We have reserved room blocks at the following three hotels that are in very close proximity to the Birmingham Temple for the conference weekend:

1. Comfort Inn
30715 W. 12 Mile Rd.
Farmington Hills, MI 48334
(248) 471-9220 P.
Website

The rate is $69.99 per night plus tax. Includes free breakfast, free wifi. Deadline for reserving a room is April 11, 2019.

Make a reservation either by calling the property direct at (248) 471-9220 or follow this link and refer to the SHJ group.

2. Fairfield Inn and Suites Marriott
27777 Stansbury Blvd.
Farmington Hills, MI 48334
Phone: (248) 442-9800
Website

The rate is $89.00 per night plus tax. Includes free breakfast, free wifi, and swimming pool.

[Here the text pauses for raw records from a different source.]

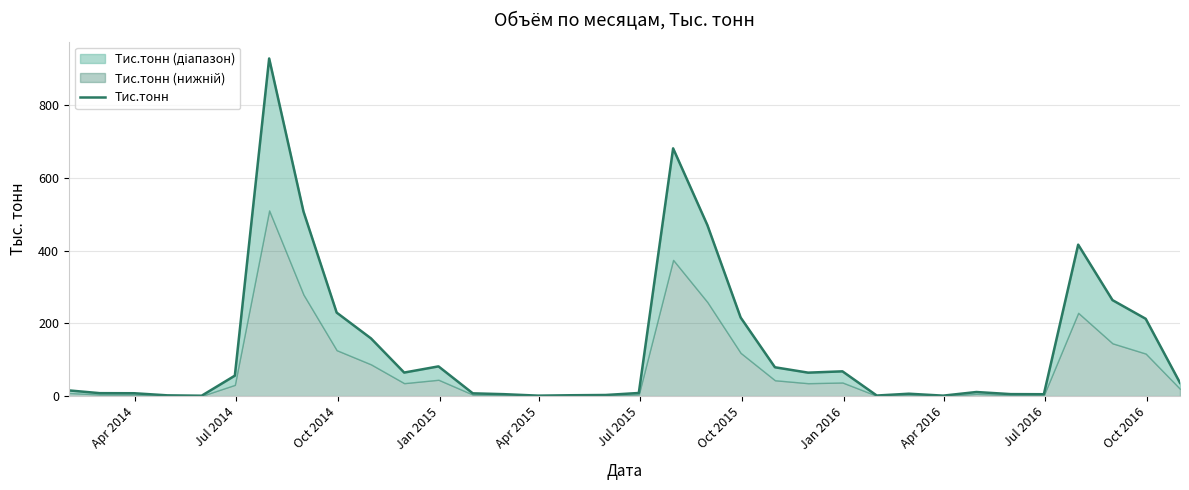

How many values are below 36?

17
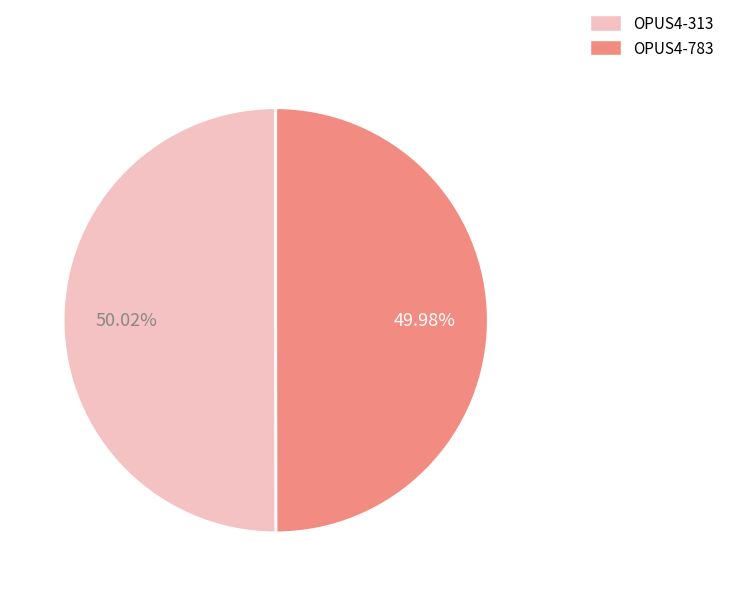

To the nearest percent, what is the average slice percentage?

50%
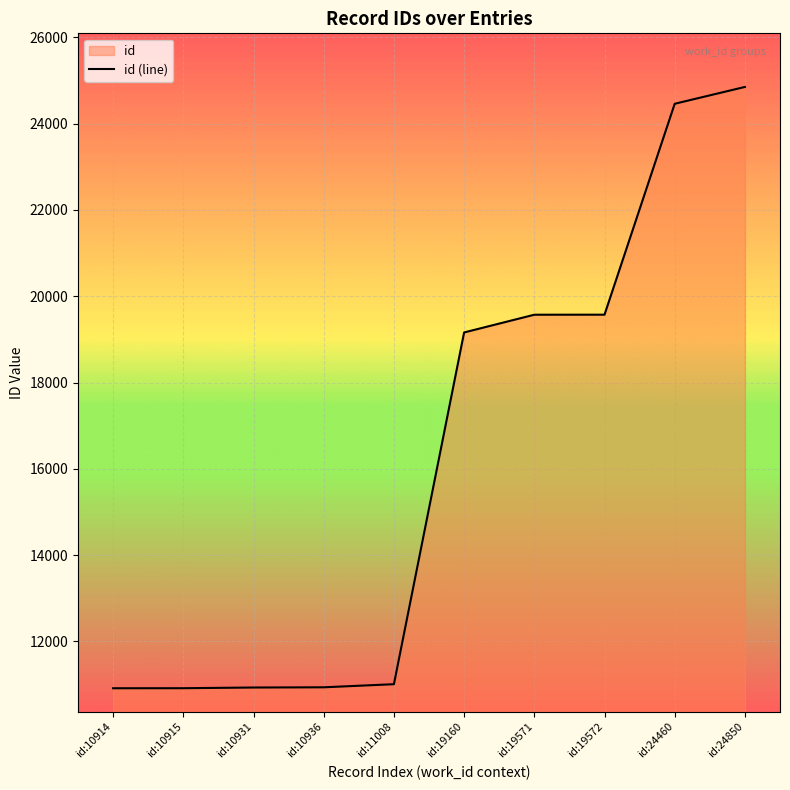

Reading right to left, what are all the values shown in this chart?

id:24850=24850	id:24460=24460	id:19572=19572	id:19571=19571	id:19160=19160	id:11008=11008	id:10936=10936	id:10931=10931	id:10915=10915	id:10914=10914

Deadline for reserving a room is April 3, 2019.

Make a reservation by calling the hotel directly at (248) 442-9800 and giving them the code “SHJ”.

3. Holiday Inn Express & Suites Farmington Hills
33103 Hamilton Court
Farmington Hills, MI 48334
Phone (248) 516-1280
Website

The rate is $99.00 per night plus tax. Includes free breakfast, free wifi, and swimming pool. Deadline for reserving a room is March 28, 2019.